By anybody’s reckoning, the next seven days will shape the future of the British media – from television to the regional press.
On Wednesday morning, media regulator Ofcom publishes its final report on the future of public service broadcasting, the result of a lengthy investigation.
Then next Monday, the newly appointed communications minister Stephen Carter unveils his wide-ranging report on creating a “Digital Britain”. According to the Times, it’s already gone to the printers.
And it’s been partly leaked. According to a draft of the report seen by the Financial Times, Carter will reject Channel 4’s bid for part of the licence fee, call for a relaxation of newspaper and radio ownership rules, and suggest merging Channel 4 into a “wider entity”.
Channel 4 has warned of a £150m-a-year funding deficit by the time digital switchover is complete in 2012.
Its founder, Sir Jeremy Isaacs, argues this weekend that some of the broadcaster’s problems are of its own making.
“The paradox of Channel 4 is that it still does some remarkable, excellent programming but there is so much dross,” he told the Sunday Times.
“The channel should be spending far less money on things that don’t contribute to public-service broadcasting,”
According to the FT, Carter’s report “makes it crystal clear” that giving Channel 4 a share of the BBC licence fee “will not happen”.
Instead, the report proposes merging Channel 4 into a part-private part-public entity that is “financially sustainable in the medium term”.
Some are reading that as a merger with Five – an idea that was rejected last week by Channel 4 chief executive Andy Duncan last week as “mixing oil and water”.
Channel 4’s chairman, Luke Johnson, revealed this weekend that he had been in merger talks with Five but came to the conclusion that such a move would be disastrous.
“Having done due diligence before, we can’t see how it makes economic or cultural sense,” he told the Guardian.
“Our preference is not to receive direct cash.
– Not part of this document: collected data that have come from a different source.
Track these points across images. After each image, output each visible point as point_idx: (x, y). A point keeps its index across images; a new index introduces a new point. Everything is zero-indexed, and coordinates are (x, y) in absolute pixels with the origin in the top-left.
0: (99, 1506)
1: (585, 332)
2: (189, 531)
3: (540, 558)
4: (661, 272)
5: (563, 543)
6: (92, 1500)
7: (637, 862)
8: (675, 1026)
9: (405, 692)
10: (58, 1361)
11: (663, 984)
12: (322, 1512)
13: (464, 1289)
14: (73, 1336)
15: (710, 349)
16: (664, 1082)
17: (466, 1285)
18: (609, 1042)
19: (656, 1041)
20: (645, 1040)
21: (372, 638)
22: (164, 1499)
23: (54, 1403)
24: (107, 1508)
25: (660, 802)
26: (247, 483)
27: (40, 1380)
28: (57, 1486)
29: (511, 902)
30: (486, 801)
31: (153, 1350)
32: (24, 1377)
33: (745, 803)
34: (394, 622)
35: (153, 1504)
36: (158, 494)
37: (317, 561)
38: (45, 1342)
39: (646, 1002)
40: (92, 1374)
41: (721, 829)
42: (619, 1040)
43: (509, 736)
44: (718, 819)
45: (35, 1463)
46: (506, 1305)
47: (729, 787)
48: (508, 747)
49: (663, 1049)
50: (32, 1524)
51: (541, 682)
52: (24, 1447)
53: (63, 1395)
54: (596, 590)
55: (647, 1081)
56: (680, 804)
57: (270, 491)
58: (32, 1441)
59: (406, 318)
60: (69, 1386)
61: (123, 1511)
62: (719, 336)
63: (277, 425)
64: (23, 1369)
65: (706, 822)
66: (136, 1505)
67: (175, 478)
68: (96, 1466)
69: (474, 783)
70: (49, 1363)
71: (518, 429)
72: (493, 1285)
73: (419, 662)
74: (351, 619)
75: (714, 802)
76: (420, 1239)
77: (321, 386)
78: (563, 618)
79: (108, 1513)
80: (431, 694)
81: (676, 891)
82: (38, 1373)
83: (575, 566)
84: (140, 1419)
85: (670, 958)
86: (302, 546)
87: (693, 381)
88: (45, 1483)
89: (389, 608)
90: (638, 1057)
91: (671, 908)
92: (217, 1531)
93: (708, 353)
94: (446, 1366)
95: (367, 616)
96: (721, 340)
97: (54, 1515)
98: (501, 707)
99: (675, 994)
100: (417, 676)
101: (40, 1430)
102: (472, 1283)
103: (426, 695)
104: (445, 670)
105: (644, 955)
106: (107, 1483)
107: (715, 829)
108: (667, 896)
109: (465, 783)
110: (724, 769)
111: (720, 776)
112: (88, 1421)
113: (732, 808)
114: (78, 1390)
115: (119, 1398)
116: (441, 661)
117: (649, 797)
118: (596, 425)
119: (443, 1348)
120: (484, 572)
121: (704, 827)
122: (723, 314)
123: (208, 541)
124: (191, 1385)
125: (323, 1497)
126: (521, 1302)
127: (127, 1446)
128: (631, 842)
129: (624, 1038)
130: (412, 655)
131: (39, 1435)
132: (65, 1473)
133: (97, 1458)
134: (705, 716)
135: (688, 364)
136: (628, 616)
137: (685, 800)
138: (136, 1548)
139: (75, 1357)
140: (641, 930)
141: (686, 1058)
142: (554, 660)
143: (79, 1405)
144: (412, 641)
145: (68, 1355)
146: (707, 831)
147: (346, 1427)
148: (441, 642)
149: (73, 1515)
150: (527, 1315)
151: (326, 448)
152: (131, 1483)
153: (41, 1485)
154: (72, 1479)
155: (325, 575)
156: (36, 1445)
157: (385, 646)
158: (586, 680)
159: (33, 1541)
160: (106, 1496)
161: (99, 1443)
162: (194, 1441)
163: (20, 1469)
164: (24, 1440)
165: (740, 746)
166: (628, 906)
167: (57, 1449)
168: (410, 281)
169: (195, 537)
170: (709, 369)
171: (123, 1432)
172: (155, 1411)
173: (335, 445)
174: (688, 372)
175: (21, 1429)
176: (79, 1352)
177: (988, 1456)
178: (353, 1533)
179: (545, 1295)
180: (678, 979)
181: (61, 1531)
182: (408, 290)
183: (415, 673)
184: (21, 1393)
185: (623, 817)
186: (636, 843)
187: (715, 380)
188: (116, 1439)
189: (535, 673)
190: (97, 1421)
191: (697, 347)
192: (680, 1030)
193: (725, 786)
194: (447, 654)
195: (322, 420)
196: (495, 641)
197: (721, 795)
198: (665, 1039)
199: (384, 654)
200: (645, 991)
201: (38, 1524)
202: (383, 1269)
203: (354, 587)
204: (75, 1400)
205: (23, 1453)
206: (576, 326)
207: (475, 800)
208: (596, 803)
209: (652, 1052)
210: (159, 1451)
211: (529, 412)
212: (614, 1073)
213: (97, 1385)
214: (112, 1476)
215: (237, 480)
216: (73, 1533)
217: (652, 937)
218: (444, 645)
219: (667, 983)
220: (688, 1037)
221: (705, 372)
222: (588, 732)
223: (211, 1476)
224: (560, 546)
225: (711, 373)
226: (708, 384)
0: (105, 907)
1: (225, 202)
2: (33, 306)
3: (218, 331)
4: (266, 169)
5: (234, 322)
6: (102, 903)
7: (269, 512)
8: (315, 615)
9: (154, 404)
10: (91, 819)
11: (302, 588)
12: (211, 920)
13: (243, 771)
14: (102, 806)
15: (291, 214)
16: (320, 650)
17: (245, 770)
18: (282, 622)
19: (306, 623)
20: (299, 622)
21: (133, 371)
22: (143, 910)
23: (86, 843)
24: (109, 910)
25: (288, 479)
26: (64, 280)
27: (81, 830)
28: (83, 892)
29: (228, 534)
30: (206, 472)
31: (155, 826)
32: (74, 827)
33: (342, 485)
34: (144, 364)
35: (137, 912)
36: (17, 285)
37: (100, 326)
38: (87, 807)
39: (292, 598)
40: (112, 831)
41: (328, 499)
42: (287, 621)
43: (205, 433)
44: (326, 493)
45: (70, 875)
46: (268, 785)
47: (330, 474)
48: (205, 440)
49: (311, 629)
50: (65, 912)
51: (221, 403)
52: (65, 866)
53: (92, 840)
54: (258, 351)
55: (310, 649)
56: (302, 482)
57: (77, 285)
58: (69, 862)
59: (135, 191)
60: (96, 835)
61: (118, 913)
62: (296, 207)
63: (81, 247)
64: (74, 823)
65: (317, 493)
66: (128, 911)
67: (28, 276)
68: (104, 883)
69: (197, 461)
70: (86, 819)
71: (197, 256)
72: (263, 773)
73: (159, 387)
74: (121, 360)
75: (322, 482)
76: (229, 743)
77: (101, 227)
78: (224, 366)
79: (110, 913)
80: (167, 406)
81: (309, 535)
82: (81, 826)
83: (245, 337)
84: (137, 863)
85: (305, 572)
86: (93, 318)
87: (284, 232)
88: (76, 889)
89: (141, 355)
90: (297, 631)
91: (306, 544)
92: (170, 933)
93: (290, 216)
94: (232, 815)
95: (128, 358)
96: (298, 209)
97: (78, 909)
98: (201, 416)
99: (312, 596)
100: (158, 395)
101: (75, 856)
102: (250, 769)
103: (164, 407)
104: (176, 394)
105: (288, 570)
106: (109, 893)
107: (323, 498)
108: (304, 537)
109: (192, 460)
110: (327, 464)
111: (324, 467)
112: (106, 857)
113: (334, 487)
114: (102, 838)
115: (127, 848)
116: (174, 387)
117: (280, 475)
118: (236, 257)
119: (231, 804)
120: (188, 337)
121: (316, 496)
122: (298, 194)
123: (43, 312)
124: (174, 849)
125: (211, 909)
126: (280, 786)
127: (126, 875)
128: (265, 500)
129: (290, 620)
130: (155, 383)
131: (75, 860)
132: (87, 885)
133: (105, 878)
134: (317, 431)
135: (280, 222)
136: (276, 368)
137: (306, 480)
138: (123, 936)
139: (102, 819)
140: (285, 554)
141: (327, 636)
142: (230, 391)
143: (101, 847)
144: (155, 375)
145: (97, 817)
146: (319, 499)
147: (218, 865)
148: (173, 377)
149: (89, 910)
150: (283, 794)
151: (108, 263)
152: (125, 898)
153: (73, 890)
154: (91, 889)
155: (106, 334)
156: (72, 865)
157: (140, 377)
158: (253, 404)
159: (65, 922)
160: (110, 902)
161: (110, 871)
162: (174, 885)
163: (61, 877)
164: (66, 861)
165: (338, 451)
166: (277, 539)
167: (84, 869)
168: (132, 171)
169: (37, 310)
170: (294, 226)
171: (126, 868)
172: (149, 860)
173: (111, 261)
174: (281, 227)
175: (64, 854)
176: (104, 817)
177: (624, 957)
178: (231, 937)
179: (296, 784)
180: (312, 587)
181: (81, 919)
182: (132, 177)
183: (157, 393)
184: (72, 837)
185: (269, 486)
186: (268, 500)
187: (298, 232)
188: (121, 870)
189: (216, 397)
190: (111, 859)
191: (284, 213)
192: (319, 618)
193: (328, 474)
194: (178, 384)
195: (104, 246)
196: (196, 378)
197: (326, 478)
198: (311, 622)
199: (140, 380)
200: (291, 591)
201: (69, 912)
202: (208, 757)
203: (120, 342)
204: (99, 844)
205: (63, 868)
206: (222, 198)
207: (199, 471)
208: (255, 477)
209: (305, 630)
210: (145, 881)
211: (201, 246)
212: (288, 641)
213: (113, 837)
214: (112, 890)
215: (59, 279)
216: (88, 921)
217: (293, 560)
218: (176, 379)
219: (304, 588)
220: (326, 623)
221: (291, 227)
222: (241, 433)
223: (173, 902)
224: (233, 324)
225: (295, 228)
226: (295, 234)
Channel 4 has always avoided that. The possibility of some structural solution with BBC Worldwide has its attractions.”
Five’s parent company, RTL Group, is in favour of such a merger.
Its chief executive Gerhard Zeiler wrote in the Financial Times: “A merger that brings together two such complementary broadcasters would create a much stronger operator.
“If the government can be a main shareholder in several of the leading banks, why would it not consider a public/private partnership in broadcasting?”
This new merged body could replace ITV as the provider of alternative regional news in the coming years, according to the Digital Britain draft.
ITV is already scaling back its regional news output – and the BBC has offered to help out by sharing facilities and some non-exclusive footage. This, Carter’s report says, is “inadequate”.
The FT says the Digital Britain report also “rejects [ITV’s] claims that most of its financial problems derive from having to pay to make programmes that are part of its PSB licence”.
Ofcom is expected to recommend that ITV regain control of its lucrative breakfast time schedule. The period between 6am and 9.30am is currently operated under licence by GMTV – which made a £14m profit last year, according to the Observer.
As for the regional press, it looks like Digital Britain will recommend that the Office of Fair Trading review the competition law applying to regional newspapers and local radio.
But the report’s attitude to BBC Worldwide, the corporation’s commercial arm that has incurred the wrath of many a commercial media group, might not be so welcome for newspapers and magazines. The FT suggests that Worldwide’s remit will be less closely linked to the BBC’s output.